A program like Natural Cycles ran those calculations, he said.
Still, like most other forms of birth control, Acuna said women shouldn’t rely solely on the app during their first few cycles of using it.
“It helps fill a vacuum in the world of natural contraception,” he said. Before its approval in the US, the app came under fire when a Swedish hospital reported that more than 36 women who had used Natural Cycles as their sole form of birth control sought abortions there between September and December 2017. The company said the number of pregnancies, in proportion to the registered number of Swedish users, was “in line with our expectations”, The Guardian reported.

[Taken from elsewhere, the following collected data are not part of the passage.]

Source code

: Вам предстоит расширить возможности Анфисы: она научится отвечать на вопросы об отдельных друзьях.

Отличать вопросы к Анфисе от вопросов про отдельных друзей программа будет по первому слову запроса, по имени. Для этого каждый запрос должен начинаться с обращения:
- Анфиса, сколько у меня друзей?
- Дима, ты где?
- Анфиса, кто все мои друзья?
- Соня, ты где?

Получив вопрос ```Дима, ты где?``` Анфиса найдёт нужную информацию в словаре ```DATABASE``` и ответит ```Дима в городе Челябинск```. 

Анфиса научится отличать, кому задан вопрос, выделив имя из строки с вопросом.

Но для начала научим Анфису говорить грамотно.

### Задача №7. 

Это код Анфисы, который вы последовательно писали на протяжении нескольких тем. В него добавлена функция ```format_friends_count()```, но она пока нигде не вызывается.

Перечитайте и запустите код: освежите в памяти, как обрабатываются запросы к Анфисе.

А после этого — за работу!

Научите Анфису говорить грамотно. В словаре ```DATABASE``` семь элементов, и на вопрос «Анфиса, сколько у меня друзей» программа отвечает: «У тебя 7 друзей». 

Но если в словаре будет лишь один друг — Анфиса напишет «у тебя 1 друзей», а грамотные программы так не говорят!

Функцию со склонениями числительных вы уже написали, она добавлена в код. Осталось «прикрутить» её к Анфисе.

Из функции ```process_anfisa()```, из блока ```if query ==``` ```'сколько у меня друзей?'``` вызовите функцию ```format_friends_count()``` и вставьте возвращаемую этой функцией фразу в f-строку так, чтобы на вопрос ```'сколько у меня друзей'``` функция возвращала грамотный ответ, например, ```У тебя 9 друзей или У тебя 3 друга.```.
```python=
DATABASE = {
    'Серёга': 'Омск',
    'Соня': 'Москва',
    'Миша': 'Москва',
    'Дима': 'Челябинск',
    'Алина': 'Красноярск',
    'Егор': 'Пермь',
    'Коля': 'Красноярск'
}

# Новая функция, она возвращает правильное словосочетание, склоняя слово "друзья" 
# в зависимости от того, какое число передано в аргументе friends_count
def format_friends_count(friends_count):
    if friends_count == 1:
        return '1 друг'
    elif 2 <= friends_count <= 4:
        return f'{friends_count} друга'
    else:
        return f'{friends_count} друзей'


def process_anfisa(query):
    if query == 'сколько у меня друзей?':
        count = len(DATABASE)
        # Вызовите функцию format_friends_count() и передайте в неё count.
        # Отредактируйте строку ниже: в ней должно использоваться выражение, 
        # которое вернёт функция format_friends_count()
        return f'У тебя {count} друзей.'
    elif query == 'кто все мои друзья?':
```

Laura MacIsaac, associate professor of obstetrics, gynaecology and reproductive science at the Icahn School of Medicine at Mount Sinai, said Natural Cycles was “a little more exciting” in that it tracked both menstrual calendars and basal body temperature.
But she cautioned against forms of contraception that required such intense maintenance and attention, especially for women seeking longterm pregnancy protection. Even women who obsessively complied with the program would be fertile for a stretch of every month, MacIsaac said. She said contraception methods that were highly labour intensive were also the hardest to stick with.

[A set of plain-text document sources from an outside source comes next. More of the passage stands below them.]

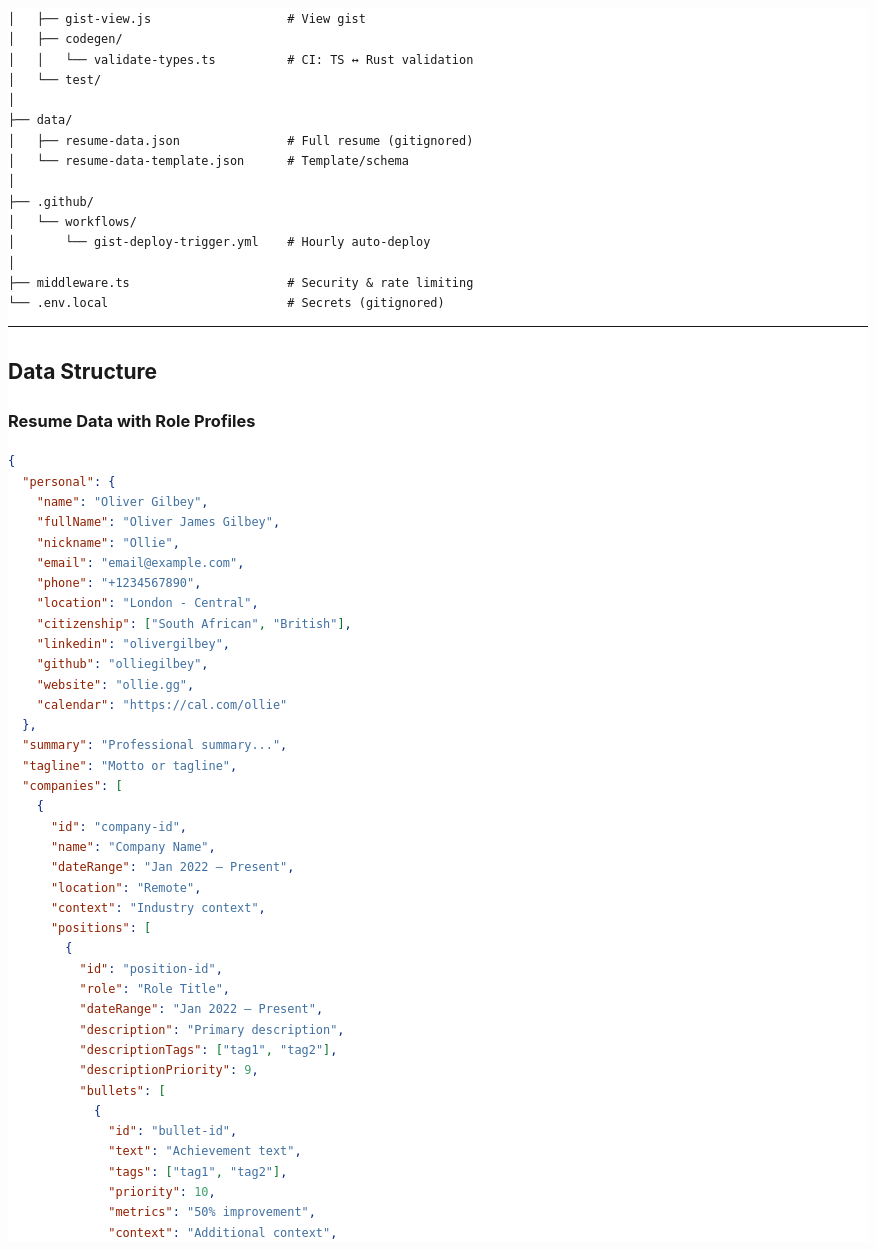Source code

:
 ```
│   ├── gist-view.js                   # View gist
│   ├── codegen/
│   │   └── validate-types.ts          # CI: TS ↔ Rust validation
│   └── test/
│
├── data/
│   ├── resume-data.json               # Full resume (gitignored)
│   └── resume-data-template.json      # Template/schema
│
├── .github/
│   └── workflows/
│       └── gist-deploy-trigger.yml    # Hourly auto-deploy
│
├── middleware.ts                      # Security & rate limiting
└── .env.local                         # Secrets (gitignored)
```

---

## Data Structure

### Resume Data with Role Profiles

```json
{
  "personal": {
    "name": "Oliver Gilbey",
    "fullName": "Oliver James Gilbey",
    "nickname": "Ollie",
    "email": "email@example.com",
    "phone": "+1234567890",
    "location": "London - Central",
    "citizenship": ["South African", "British"],
    "linkedin": "olivergilbey",
    "github": "olliegilbey",
    "website": "ollie.gg",
    "calendar": "https://cal.com/ollie"
  },
  "summary": "Professional summary...",
  "tagline": "Motto or tagline",
  "companies": [
    {
      "id": "company-id",
      "name": "Company Name",
      "dateRange": "Jan 2022 – Present",
      "location": "Remote",
      "context": "Industry context",
      "positions": [
        {
          "id": "position-id",
          "role": "Role Title",
          "dateRange": "Jan 2022 – Present",
          "description": "Primary description",
          "descriptionTags": ["tag1", "tag2"],
          "descriptionPriority": 9,
          "bullets": [
            {
              "id": "bullet-id",
              "text": "Achievement text",
              "tags": ["tag1", "tag2"],
              "priority": 10,
              "metrics": "50% improvement",
              "context": "Additional context",
```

“High-maintenance methods are the ones that have the highest failure rates, not because they don’t work biologically but because they don’t work in normal people’s lives,” MacIsaac said. That could include women who travelled or had unpredictable schedules, or women who could not ritualistically take their temperatures before doing anything else in the morning.
“Whoever could do that; I don’t know those women,” she said.
Last month, a woman detailed her own experience of becoming pregnant while using Natural Cycles and subsequently having an abortion.
Olivia Sudjic described the shame she believed led other women not to report their unplanned pregnancies. She said she was drawn in by the promise of a hormone-free, non-invasive contraceptive, only to wind up feeling “colossally naive”.
Another woman quoted in the article, who fell pregnant and had an abortion, said she felt ashamed.
“I felt like I’d acted alone in the decision to use the app and had been overly trusting.
“But I was also angry that I’d been treated like a consumer, not a patient,” the woman told Sudjic.
For her part, MacIsaac said she wouldn’t recommend Natural Cycles to her patients.
“I think the way technology can make women more healthy and happy,” she said, “(is to have) better sleep and healthier sex lives: get your phone out of your bedroom.”